» Reading passage

————

Monday, March 2, 2020

Opal - Early Recordings, Volume 2


Another sad loss to the alternative music world: David Roback, guitarist and founding member of Mazzy Star, died last week in Los Angeles. Here's his obituary in the New York Times.

I was living in New Zealand in 1994, where there was plenty of great local alternative music being played on the country's stations, so I really didn't begin to hear Mazzy Star's "Fade Into You" until more than a year after it came out, when I returned to the States for grad school.


It took me forever to find out who the song was by, as it seemed that every time I heard it during that time, it wasn't identified by artist. I heard the tune on rare occasions playing softly in the background of urban hubbub in cities like Boston and Washington D.C., or would catch the tail end of it once in a while on obscure radio stations with unknown call signs, while walking the streets of other towns I was in in the mid/late '90s... and every time I was too slow to find out any information on this haunting but annoyingly obscure song. Mind you, this was long before the days of song-IDing apps like Shazam, so if you missed the radio DJ providing you with the details, or weren't around enough cool in-the-know people to clue you in, you were pretty much on your own.  But it was maddening.

————

» Dataset extract
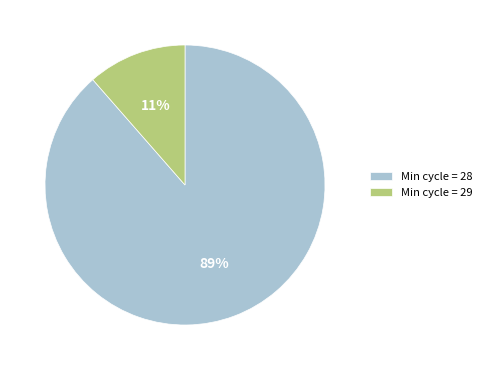

True or false: Min cycle = 28 accounts for 89% of the total.

True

————

» What the task requires
Revise the Mazzy Star post starting with "Monday, March 2, 2020" and going on through "for grad school.", changing "Los Angeles" to "San Francisco". The lines after the Mazzy Star post are separate material and have no connection to it.

» Solution
Monday, March 2, 2020

Opal - Early Recordings, Volume 2


Another sad loss to the alternative music world: David Roback, guitarist and founding member of Mazzy Star, died last week in San Francisco. Here's his obituary in the New York Times.

I was living in New Zealand in 1994, where there was plenty of great local alternative music being played on the country's stations, so I really didn't begin to hear Mazzy Star's "Fade Into You" until more than a year after it came out, when I returned to the States for grad school.